It is unclear when or even if the Max 8 will ever fly again. In the 10 months since its grounding, a steady stream of internal leaks, news reports, interviews with former employees and congressional hearings have provided a mountain of evidence pointing to criminal negligence, deadly safety short cuts and concealment of known dangers on the part of Boeing management, facilitated by the Federal Aviation Administration (FAA) and top government officials. Yet not a single company executive or regulatory head has been criminally charged, let alone prosecuted and convicted.
These figures have instead been richly rewarded. Ex-CEO Dennis Muilenburg, who was forced from his position in December, walked away from the company with $80.7 million in compensation for overseeing the final development, production and certification of one of the deadliest commercial aircraft ever to fly. Michael Luttig, who until recently was Boeing’s chief legal counsel, last year sold shares worth $6.5 million and was gifted shares currently worth $3.6 million.
Even the loan that is being extended to Boeing is constructed to maximize the company’s profits. It will likely be what is known as a delayed-draw loan, designed to have no immediate impact on the company’s credit rating, unlike loans provided to workers. This will provide Boeing extra capital to pay its investors, including firms such as Vanguard and T. Rowe Price, which have continued to receive dividends on their shares throughout the Max 8 grounding.
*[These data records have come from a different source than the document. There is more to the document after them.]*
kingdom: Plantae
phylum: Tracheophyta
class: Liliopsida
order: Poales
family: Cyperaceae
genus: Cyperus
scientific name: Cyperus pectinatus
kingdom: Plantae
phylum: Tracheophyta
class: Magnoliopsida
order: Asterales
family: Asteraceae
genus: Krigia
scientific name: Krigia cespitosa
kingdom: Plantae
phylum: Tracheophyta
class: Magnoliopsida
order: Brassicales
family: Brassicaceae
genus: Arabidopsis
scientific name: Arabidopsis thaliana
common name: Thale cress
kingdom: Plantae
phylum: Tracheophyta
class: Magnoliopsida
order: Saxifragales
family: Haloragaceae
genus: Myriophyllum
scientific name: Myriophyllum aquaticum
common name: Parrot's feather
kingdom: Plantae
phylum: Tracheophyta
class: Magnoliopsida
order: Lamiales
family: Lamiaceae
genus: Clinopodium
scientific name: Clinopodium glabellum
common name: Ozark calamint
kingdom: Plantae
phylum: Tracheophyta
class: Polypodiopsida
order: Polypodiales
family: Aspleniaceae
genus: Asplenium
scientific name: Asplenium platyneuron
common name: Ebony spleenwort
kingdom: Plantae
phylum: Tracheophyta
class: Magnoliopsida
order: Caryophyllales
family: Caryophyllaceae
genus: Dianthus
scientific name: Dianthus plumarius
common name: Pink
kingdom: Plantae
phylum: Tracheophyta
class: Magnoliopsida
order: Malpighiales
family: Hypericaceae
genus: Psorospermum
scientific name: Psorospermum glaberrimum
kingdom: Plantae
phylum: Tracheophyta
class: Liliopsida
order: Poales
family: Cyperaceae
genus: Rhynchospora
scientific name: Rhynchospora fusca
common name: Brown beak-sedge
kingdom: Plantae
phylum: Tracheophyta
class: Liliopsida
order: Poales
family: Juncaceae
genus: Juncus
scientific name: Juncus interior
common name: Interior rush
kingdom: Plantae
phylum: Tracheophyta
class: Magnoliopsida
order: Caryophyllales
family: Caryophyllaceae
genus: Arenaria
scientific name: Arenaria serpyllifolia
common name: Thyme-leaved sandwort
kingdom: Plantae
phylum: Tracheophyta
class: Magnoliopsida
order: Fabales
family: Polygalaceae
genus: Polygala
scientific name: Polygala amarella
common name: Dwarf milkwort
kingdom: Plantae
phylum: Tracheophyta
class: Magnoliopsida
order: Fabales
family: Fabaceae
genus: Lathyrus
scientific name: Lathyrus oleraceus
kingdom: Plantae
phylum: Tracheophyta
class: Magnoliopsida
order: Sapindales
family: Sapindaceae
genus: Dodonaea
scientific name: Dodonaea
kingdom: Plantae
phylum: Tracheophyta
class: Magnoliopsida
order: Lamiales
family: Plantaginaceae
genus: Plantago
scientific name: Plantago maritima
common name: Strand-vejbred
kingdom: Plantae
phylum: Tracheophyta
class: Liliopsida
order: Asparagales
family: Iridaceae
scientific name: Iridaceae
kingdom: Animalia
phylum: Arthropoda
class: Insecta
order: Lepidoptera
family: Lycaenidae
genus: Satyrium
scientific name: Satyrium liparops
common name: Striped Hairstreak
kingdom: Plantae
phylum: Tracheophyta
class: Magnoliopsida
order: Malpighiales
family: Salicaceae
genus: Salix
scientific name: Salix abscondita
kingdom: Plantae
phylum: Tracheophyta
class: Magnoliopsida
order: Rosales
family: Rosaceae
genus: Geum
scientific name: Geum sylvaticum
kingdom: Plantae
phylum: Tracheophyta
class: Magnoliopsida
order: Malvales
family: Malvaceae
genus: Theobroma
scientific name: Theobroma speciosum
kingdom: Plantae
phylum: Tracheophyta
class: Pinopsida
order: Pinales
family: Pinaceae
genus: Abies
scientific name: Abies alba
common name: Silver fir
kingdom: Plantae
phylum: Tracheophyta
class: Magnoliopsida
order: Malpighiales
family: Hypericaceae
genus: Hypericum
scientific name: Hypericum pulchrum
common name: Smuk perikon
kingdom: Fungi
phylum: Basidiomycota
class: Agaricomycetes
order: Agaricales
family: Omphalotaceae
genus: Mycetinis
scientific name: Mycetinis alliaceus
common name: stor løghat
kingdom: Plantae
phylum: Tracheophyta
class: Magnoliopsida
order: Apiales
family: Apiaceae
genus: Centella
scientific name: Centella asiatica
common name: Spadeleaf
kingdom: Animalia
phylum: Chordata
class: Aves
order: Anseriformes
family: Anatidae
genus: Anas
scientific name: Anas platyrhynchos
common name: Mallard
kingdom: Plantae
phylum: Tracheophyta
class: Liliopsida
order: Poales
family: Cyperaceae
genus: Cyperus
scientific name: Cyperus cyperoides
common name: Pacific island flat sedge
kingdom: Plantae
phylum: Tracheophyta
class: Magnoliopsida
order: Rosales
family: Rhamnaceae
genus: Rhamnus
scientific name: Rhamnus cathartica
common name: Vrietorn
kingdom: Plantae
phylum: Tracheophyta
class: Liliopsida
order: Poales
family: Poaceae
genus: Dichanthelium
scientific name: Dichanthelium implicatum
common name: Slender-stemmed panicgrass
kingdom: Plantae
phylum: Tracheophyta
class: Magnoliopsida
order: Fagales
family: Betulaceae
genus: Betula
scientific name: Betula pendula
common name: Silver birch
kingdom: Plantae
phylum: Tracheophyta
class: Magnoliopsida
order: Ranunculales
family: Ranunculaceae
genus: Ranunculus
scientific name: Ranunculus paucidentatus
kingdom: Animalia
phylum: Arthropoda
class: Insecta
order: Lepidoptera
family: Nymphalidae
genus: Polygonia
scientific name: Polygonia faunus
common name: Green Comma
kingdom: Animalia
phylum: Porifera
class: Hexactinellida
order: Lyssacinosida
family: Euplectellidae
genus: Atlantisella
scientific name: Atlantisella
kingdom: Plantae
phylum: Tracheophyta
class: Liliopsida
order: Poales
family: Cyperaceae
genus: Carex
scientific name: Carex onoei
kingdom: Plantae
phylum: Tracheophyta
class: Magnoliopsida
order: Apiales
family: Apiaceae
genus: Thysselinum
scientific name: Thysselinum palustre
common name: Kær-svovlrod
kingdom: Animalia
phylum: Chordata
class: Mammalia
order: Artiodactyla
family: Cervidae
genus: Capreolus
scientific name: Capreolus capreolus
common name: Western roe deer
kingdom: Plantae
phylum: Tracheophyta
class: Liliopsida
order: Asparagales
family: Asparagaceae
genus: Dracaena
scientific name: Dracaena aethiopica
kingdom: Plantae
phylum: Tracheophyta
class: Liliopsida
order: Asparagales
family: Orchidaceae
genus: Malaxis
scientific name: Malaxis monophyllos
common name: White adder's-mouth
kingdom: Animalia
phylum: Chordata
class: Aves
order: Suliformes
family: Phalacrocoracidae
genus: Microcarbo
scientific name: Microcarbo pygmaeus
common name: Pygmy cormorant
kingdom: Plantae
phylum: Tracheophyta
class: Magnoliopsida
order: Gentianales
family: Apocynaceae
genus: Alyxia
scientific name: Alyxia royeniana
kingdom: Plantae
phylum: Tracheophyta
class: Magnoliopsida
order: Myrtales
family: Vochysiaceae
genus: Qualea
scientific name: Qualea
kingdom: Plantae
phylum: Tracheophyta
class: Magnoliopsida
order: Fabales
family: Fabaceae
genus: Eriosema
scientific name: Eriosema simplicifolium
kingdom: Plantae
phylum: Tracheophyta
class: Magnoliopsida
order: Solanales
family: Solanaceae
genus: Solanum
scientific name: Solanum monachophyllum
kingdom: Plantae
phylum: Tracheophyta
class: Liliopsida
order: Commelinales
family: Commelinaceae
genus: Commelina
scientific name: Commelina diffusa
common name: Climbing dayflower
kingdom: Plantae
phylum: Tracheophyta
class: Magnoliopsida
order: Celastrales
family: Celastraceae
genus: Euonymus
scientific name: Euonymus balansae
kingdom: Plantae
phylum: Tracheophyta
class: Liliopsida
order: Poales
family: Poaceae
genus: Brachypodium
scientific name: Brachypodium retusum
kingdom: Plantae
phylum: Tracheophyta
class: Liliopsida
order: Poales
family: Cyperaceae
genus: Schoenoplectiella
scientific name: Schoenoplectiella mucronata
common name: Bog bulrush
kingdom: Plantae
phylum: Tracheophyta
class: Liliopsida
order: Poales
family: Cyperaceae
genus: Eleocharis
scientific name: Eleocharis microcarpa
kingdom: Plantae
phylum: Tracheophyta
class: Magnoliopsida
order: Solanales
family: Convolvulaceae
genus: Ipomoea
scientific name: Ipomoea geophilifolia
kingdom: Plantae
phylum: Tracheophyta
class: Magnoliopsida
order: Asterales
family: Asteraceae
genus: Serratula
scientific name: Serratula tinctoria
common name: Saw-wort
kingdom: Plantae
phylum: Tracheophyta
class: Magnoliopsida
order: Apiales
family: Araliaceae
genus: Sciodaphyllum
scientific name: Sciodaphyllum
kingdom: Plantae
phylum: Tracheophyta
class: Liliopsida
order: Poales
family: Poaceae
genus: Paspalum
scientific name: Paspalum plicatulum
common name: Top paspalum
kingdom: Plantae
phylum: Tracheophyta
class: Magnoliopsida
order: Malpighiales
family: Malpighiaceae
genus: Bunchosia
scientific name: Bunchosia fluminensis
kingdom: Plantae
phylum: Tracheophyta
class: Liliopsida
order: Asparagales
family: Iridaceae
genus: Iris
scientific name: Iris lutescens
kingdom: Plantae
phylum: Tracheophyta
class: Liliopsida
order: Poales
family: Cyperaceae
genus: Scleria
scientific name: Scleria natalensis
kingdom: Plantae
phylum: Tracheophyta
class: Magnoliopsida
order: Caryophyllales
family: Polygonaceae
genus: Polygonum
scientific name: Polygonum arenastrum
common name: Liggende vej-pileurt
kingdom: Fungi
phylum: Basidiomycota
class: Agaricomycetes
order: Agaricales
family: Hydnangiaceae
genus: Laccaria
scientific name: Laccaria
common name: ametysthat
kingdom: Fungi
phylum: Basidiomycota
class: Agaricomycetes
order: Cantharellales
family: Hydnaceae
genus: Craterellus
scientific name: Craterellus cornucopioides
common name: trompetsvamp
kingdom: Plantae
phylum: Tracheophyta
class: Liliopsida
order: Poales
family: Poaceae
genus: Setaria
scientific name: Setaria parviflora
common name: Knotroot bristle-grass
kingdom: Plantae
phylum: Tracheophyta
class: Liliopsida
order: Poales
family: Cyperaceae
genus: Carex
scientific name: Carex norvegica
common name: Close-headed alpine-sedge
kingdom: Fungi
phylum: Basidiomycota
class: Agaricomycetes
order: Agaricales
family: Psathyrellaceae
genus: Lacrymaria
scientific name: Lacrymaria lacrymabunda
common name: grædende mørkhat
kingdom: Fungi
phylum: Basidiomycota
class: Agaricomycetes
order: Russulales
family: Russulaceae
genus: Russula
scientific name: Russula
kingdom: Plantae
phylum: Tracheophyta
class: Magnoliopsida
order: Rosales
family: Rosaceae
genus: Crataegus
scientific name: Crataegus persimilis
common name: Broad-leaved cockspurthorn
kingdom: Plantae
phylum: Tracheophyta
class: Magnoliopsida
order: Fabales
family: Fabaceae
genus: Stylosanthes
Investors are also expecting Boeing to use the funds to help complete its $4 billion acquisition of Embraer, which has plans to develop new propeller planes for shorter, regional flights.
In contrast, a pittance has been provided to the 346 families that lost loved ones in the two crashes. The total allocated for them is $50 million, amounting to $144,500 per crash victim. This is less than what Muilenburg averaged in a month. At the same time, Boeing has agreed to pay airline corporations $5.6 billion in compensation for lost profits, more than 10 times its compensation to grieving families.
Nor has any relief been provided to the thousands of workers whose livelihoods are being destroyed as a result of the grounding and production halt of the Max 8. Earlier this month, Boeing subcontractor Spirit AeroSystems, based in Witchita, Kansas, indefinitely laid off 2,800 employees. The parts manufacturer generates nearly 50 percent of its income from producing the fuselage for the 737 Max.
General Electric has announced it is laying off 70 temporary employees at its jet engine factory in Quebec as a result of the grounding. While the company was planning these layoffs, it paid its chairman and CEO Larry Culp more than $15 million to oversee job cuts.
Boeing has been further hit by an expose published Monday in the New York Times concerning a crash of a Boeing 737-NG that occurred in February of 2009. A fresh review of the evidence in that crash, which occurred outside of Amsterdam and killed nine people, shows that a faulty sensor triggered a computer command that could not be overridden by the pilots, causing the Turkish Airlines flight to plummet to the ground. This is essentially the same malfunction that caused both Max 8 crashes.
While the findings from that time by the Dutch Safety Board primarily blamed the pilots, it has come to light that a contemporaneous study by Dr. Sidney Dekker, an aviation safety expert, was suppressed at the behest of Boeing because it made clear that the crash was primarily Boeing’s fault. The airplane manufacturer used only a single sensor to trigger the computer command, rather than following normal safety protocol and requiring a second sensor to set off the command.
In the aftermath, it was revealed that Boeing had upgraded its software to take inputs from two sensors in order to avoid this very problem, but had made the second sensor an optional feature on its NG aircraft, installed at an additional cost to the airline. This upgrade, moreover, was incompatible with many older models of the plane, including the one that crashed.
In the case of both the Max 8 and the earlier 737 model, Boeing knew that its software had potentially deadly consequences but kept hidden from airlines, pilots and the flying public knowledge of the problem and the fact that it was working on a fix.